Solar Costs Continue to Drop but Areas of Opportunity Remain

By Cas Biekmann | Thu, 04/29/2021 - 08:46

Solar energy is already exceedingly cheap, but experts believe costs will only drop further. Even the overly positive forecasts of yesterday have consistently been beaten by solar energy’s realities, driven by its status as a viable, cost-effective solution. Nevertheless, opportunities to further cut costs remain.

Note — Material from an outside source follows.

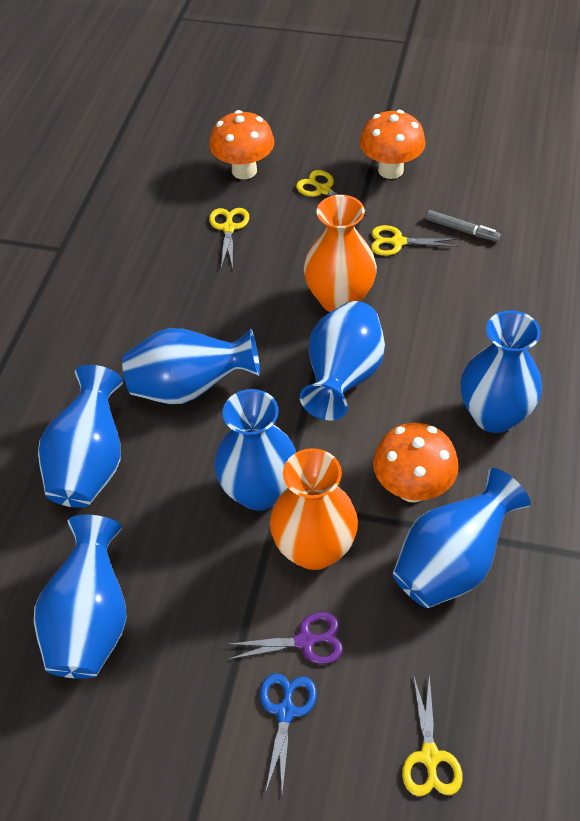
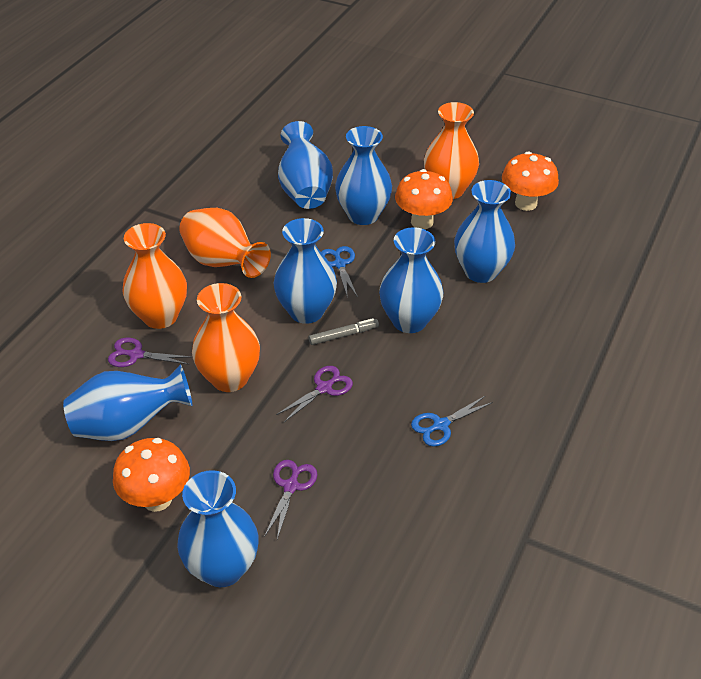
blue scissors: 1 -> 2
orange vase: 2 -> 4
purple scissors: 1 -> 3
yellow scissors: 4 -> 0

Back in 2000, the International Energy Agency (IEA) forecasted that by 2020, the world would have installed 18GW of solar power. But this amount was surpassed in 2007. “When I got this job in 2005, I thought maybe one day solar will supply 1 percent of the world’s electricity. Now it’s 3 percent. Our official forecast is that it will be 23 percent by 2050, but that’s completely underestimated,” said Jenny Chase, Head of Solar Analysis at BloombergNEF in an article from The Guardian.

Important energy-focused entities are counting on the growth solar to bring a significant cost reduction. For example, the US Department of Energy (DOE) said in a statement released in March 2021 that it had set “an ambitious new target”: slashing solar energy costs by 60 percent before 2030. The Biden-Harris administration set its sights on solar specifically as a cost-effective way to foster decarbonization and move towards a fully-green energy powered economy.

If costs are already cheap, it helps to examine where gains can still be made. The National Renewable Energy Laboratory (NREL) outlines the entire supply chain and where opportunity for improvement can be found, such as in manufacturing and installation. In a roadmap, the laboratory shows how the industry standard silicon solar cell can be decreased in cost over time, with major steps towards this goal already taken between 2015 and 2019. The lowest amount of progress can be made in the final assembly stages and in the cost of silicon and cell metallization pastes. Through processing advancements, efficiency gains and ever greater economies of scale, costs can be cut mainly in cell fabrication, wafer processing and balance-of-module materials.

The module itself will be a main factor in cutting costs, NREL predicts. But another main barrier is the concept of ‘soft costs.’ Issues such as taxes, land acquisition, transmission, overhead and profit margins remain somewhat similar over time. Cutting these costs will be a matter of fostering positive regulation as well.

Even though the Mexican market does feature its own solar manufacturing, the volume dwarfs in comparison to those of market leaders in China. Installation, however, will be of increasing relevance to the Mexican market now that distributed generation-based solar is primed for take-off. But no matter how far costs can be cut in renewable, regulation must be aligned with its development if its real benefits are to be enjoyed. “The cost of renewable energy in Mexico is one of the most competitive in the world, but for it to directly benefit final consumers, regulation must favor its distribution,” said Bruno Riga, Country Manager Mexico & Central America in an MER interview.